Mechanical & Materials Engineering, Department of


Date of this Version



Lane, Patrick A. "An Experimental Study of the Implementation of a Fluid Diode Inside a Sano Shunt." Thesis. University of Nebraska-Lincoln, 2014.


A Thesis Presented to the Faculty of The Graduate College at the University of Nebraska In Partial Fulfillment of the Requirements For the Degree of Master in Science, Major: Mechanical Engineering and Applied Mechanics, Under the Supervision of Professor Kevin Cole. Lincoln, Nebraska: September, 2014

Copyright (c) 2014 Patrick A. Lane


Fluid diodes are fluidic devices that enhance fluid flow in a particular direction while inhibiting it in the opposite direction without the use of moving parts. This is accomplished through the use of nozzle shaped geometry on one side of the diode, and cusp shaped geometry on the opposing side. Fluid meets very little resistance as is travels though the nozzle side of the diode. The cusps on the other side of the diode reduce the effective flow area, thereby inhibiting flow. The objective of this study is to determine the effectiveness of a fluid diode installed in a reconstructed cardiovascular system of an infant diagnosed with hypoplastic left heart syndrome.

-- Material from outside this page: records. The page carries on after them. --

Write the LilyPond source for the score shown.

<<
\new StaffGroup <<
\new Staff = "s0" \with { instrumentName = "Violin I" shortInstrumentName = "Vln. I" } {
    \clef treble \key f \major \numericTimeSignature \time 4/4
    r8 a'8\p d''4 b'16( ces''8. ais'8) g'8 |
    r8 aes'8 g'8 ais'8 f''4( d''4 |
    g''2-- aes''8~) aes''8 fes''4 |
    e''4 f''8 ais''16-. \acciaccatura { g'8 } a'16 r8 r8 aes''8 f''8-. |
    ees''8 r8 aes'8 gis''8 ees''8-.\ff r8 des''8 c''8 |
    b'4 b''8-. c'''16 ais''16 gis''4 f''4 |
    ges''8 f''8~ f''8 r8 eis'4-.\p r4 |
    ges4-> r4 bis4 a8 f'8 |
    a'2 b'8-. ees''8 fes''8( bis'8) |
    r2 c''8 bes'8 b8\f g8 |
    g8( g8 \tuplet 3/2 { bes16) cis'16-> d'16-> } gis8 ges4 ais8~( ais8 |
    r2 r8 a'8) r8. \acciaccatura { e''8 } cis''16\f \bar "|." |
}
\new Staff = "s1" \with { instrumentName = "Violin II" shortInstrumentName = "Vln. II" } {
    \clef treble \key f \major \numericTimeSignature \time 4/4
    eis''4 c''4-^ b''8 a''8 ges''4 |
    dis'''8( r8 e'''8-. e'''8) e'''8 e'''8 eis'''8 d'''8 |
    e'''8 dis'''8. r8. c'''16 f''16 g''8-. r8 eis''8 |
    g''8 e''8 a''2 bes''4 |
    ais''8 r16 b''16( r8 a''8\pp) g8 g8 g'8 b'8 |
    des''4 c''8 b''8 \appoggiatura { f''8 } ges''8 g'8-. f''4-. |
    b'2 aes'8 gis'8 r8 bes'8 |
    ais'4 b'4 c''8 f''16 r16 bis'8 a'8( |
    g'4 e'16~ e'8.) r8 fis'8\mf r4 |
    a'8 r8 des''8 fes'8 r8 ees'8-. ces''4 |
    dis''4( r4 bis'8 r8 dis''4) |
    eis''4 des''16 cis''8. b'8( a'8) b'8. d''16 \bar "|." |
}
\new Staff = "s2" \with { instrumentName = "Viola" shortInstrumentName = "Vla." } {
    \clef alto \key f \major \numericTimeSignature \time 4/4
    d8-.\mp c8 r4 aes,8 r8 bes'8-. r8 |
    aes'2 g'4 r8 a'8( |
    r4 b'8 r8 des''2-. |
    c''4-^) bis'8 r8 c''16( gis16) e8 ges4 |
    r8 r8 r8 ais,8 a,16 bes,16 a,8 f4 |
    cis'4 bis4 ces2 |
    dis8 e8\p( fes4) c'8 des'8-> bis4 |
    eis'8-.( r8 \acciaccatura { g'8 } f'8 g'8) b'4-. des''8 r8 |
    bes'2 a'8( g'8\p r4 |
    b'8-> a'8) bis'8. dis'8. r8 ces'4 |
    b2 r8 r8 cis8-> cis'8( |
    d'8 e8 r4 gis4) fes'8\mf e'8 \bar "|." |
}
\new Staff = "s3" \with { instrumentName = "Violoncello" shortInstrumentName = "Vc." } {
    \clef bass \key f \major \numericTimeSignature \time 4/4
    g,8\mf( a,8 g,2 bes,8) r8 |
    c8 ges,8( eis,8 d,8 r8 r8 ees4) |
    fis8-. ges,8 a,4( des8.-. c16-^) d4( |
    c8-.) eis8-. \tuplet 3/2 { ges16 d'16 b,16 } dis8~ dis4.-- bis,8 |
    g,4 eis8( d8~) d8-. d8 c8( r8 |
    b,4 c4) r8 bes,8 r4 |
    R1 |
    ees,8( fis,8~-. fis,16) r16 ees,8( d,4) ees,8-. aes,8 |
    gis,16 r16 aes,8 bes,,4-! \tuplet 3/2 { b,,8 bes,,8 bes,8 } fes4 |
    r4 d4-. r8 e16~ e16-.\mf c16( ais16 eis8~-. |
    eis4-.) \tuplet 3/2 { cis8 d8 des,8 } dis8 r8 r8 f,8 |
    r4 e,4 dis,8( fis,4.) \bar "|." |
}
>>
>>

The fluid diode is not used inside the heart, but rather inside a shunt connecting the ventricle to the pulmonary artery. Currently, patients are experiencing regurgitant blood flow inside this shunt, which is known as a Sano shunt. This regurgitant volume increases the workload of the ventricle, which can lead to myocardial hypertrophy and eventual cardiac failure [1,2]. The principle objective of this thesis is to characterize the performance of certain diodes by testing them experimentally using a mock circulatory system.

Experiments were performed on three different size diodes-in-shunts as well as three different size empty shunts. The data from each diode-in-shunt test was compared to the data from each empty shunt test in order to determine if any performance gain was present. The regurgitant fraction (RF%) as well as the individual systolic and diastolic flow volumes were used to evaluate the performance of both the diodes-in-shunts as well as the empty shunts.

The earlier experiments were conducted with the diode situated in the middle of the shunt. By moving the diode to the entrance of the shunt, the RF% was improved by as much as 51%. However, with only three different size diodes-in-shunts as well as three different size empty shunts available for testing, it is hard to draw any definitive conclusions as to whether or not a diode can maintain the same systolic flow levels while reducing diastolic flow levels. Further testing using different diameter diodes is required.